Saudi Arabia’s crude oil production saw a modest increase of 1.21% in November, reaching 8.92 million barrels per day, according to data from the Joint Organizations Data Initiative.
Despite a 2.05% drop in overall crude exports to 6.21 million barrels per day, this level marked an eight-month high. Meanwhile, refinery crude exports jumped 36% year-on-year to 1.14 million barrels per day, although they fell 18.65% from October.
Key refined products include diesel, motor gasoline, aviation gasoline, and fuel oil. Diesel exports constituted 38% of the shipments, motor and aviation gasoline 24%, and fuel oil 11%. Notably, motor and aviation gasoline shipments surged 63% annually to 272,000 barrels per day, while diesel exports rose 27% to 439,000 barrels per day.
The refinery output increased by 13% year-on-year to 2.35 million barrels per day, with diesel making up 40% of the total, followed by motor and aviation gasoline at 25% and fuel oil at 19%. Domestic demand for refinery products rose to 2.56 million barrels per day, up by 210,000 barrels year-on-year.

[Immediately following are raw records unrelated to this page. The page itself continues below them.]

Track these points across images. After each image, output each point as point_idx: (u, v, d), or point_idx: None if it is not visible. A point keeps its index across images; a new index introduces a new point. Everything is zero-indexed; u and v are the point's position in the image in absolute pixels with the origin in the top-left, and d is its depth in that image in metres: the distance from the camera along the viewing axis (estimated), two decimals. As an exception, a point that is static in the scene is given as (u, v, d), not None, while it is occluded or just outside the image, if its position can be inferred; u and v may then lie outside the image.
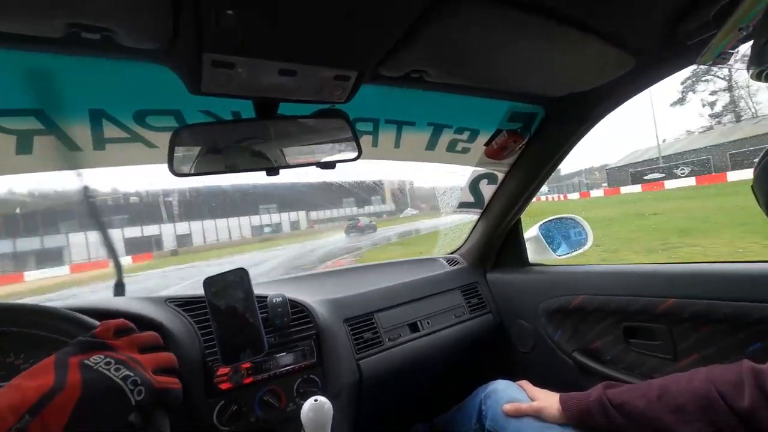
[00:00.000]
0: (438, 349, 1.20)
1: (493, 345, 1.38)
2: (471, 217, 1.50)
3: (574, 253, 1.40)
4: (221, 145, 0.73)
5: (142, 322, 0.80)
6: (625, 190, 22.37)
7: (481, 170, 1.30)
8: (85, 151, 0.76)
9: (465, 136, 1.13)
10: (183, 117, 0.77)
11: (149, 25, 0.51)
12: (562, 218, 1.46)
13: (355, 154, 0.79)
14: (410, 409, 1.34)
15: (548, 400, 0.85)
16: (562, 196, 28.81)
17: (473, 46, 0.68)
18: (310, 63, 0.62)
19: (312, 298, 1.07)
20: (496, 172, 1.28)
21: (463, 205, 1.42)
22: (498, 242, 1.43)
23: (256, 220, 23.09)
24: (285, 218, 24.29)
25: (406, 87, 0.83)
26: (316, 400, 0.69)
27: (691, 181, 18.72)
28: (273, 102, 0.72)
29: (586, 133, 1.07)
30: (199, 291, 0.91)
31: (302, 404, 0.89)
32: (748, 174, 0.93)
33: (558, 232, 1.44)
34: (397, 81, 0.77)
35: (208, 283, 0.86)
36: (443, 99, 0.96)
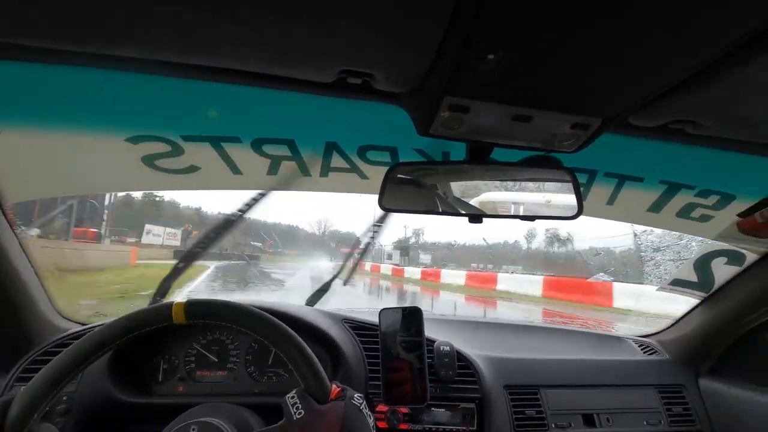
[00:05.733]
0: None
1: None
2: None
3: None
4: (429, 185, 0.73)
5: (324, 340, 0.86)
6: None
7: (719, 246, 0.99)
8: (312, 176, 0.87)
9: (711, 200, 0.87)
10: (398, 154, 0.81)
11: (405, 71, 0.53)
12: None
13: (573, 211, 0.67)
14: None
15: None
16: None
17: None
18: (551, 108, 0.55)
19: (473, 351, 0.99)
20: (743, 251, 0.96)
21: (679, 284, 1.12)
22: (727, 341, 1.07)
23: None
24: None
25: (655, 139, 0.67)
26: None
27: None
28: (489, 146, 0.68)
29: None
30: (373, 318, 0.94)
31: None
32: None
33: None
34: (647, 132, 0.63)
35: (384, 314, 0.87)
36: (689, 154, 0.76)
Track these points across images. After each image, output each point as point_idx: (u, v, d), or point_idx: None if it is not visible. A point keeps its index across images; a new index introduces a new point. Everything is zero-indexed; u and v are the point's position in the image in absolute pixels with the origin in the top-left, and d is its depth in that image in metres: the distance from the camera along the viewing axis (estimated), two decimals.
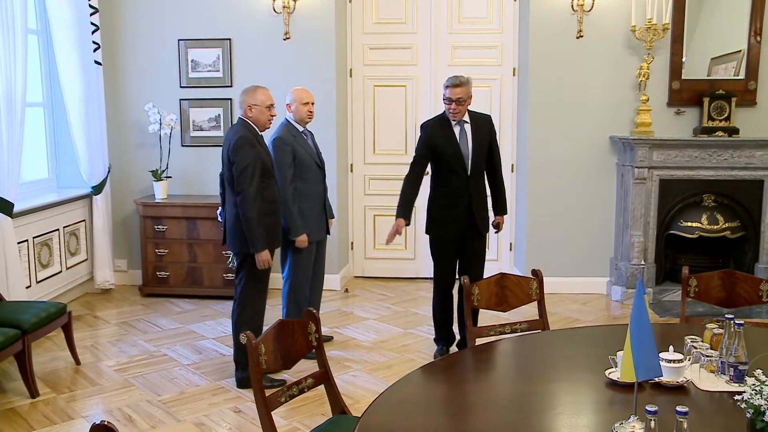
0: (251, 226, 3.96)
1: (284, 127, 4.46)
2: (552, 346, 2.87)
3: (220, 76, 6.10)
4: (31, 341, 4.03)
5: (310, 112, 4.51)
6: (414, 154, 4.53)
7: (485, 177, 4.56)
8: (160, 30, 6.10)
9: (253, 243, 3.99)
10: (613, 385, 2.29)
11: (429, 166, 4.52)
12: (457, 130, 4.39)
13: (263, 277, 4.15)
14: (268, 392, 2.35)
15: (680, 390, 2.27)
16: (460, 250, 4.51)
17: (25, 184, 5.50)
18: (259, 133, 4.12)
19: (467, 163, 4.38)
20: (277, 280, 4.88)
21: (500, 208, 4.65)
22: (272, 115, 4.15)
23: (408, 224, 4.48)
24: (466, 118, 4.41)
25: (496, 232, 4.76)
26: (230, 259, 4.38)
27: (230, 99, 6.05)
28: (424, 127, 4.50)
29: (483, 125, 4.47)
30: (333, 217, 4.79)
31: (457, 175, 4.38)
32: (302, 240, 4.41)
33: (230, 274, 5.63)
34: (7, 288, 4.59)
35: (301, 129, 4.50)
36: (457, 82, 4.30)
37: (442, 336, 4.63)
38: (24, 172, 5.36)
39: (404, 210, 4.45)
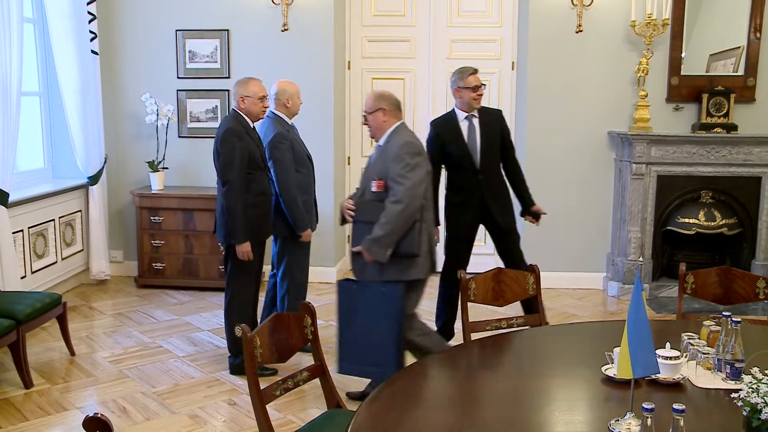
0: (234, 217, 4.00)
1: (277, 122, 4.33)
2: (548, 341, 2.86)
3: (217, 67, 6.07)
4: (25, 332, 4.01)
5: (300, 104, 4.51)
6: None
7: (503, 172, 4.51)
8: (157, 20, 6.06)
9: (234, 234, 4.02)
10: (610, 381, 2.28)
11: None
12: (465, 125, 4.37)
13: (249, 267, 4.16)
14: (263, 385, 2.34)
15: (677, 387, 2.26)
16: (497, 249, 4.52)
17: (21, 174, 5.48)
18: (251, 125, 4.12)
19: (476, 159, 4.35)
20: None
21: (529, 198, 4.57)
22: (264, 107, 4.16)
23: (438, 225, 4.46)
24: (475, 112, 4.39)
25: (536, 223, 4.64)
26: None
27: (227, 90, 6.02)
28: (433, 125, 4.48)
29: (492, 120, 4.43)
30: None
31: (467, 171, 4.35)
32: (308, 235, 4.39)
33: None
34: (2, 278, 4.57)
35: (290, 123, 4.45)
36: (476, 69, 4.34)
37: (442, 331, 4.62)
38: (20, 161, 5.34)
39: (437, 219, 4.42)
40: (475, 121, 4.38)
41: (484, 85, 4.37)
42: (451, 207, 4.47)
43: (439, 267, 6.40)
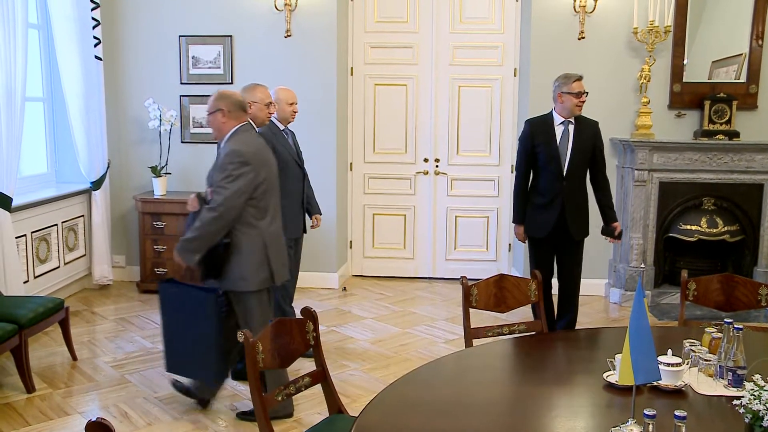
0: None
1: (265, 126, 4.42)
2: (550, 347, 2.86)
3: (220, 72, 6.09)
4: (28, 336, 4.02)
5: (294, 112, 4.52)
6: (517, 154, 4.62)
7: (587, 183, 4.53)
8: (160, 26, 6.09)
9: None
10: (611, 388, 2.28)
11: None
12: (560, 129, 4.42)
13: None
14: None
15: (678, 394, 2.26)
16: (556, 254, 4.55)
17: (24, 179, 5.49)
18: (256, 131, 4.13)
19: (563, 164, 4.39)
20: None
21: (613, 214, 4.57)
22: (270, 113, 4.19)
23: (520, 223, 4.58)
24: (572, 119, 4.43)
25: (614, 240, 4.65)
26: None
27: None
28: (528, 122, 4.58)
29: (587, 129, 4.46)
30: (320, 213, 4.80)
31: (552, 175, 4.40)
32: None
33: None
34: (5, 283, 4.58)
35: (282, 128, 4.49)
36: (581, 76, 4.40)
37: None
38: (23, 166, 5.35)
39: (518, 216, 4.57)
40: (571, 128, 4.42)
41: (587, 92, 4.40)
42: (532, 207, 4.51)
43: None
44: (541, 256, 4.55)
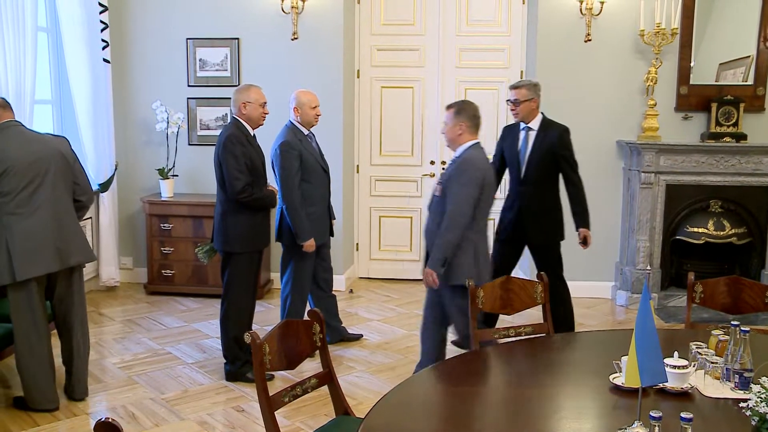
0: (262, 202, 4.16)
1: (290, 131, 4.41)
2: (556, 350, 2.87)
3: (227, 75, 6.11)
4: None
5: (318, 115, 4.52)
6: None
7: (550, 187, 4.54)
8: (168, 29, 6.12)
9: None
10: (617, 390, 2.29)
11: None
12: (522, 135, 4.48)
13: (247, 276, 4.19)
14: (271, 392, 2.35)
15: (685, 396, 2.26)
16: (516, 255, 4.70)
17: None
18: (251, 133, 4.16)
19: (522, 169, 4.45)
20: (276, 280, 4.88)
21: (579, 220, 4.53)
22: (265, 113, 4.19)
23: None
24: (534, 125, 4.46)
25: (583, 246, 4.63)
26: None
27: None
28: (503, 128, 4.78)
29: (550, 135, 4.44)
30: (334, 218, 4.80)
31: (514, 180, 4.55)
32: (310, 245, 4.40)
33: None
34: None
35: (306, 132, 4.48)
36: (515, 84, 4.50)
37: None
38: None
39: None
40: (531, 134, 4.47)
41: (513, 101, 4.43)
42: (501, 209, 4.68)
43: None
44: (499, 255, 4.58)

OPEC+ has delayed its planned oil output increase by three months to April, extending the full unwinding of production cuts to the end of 2026. This decision responds to weak global demand and rising output from non-OPEC+ countries. Originally, the cuts were to ease in October 2024.
Saudi Arabia’s direct crude oil usage decreased by 24% annually to 382,000 barrels per day in November, though it rose 5.5% from October. This reduction aligns with a global move towards cleaner energy sources like natural gas and renewables, driven by enhanced energy efficiency and environmental regulations.
Under Vision 2030, Saudi Arabia aims to eliminate crude oil, fuel oil, and diesel in power generation, substituting them with natural gas and renewable energy. This shift is expected to boost natural gas demand significantly, spurring investments in exploration and infrastructure development.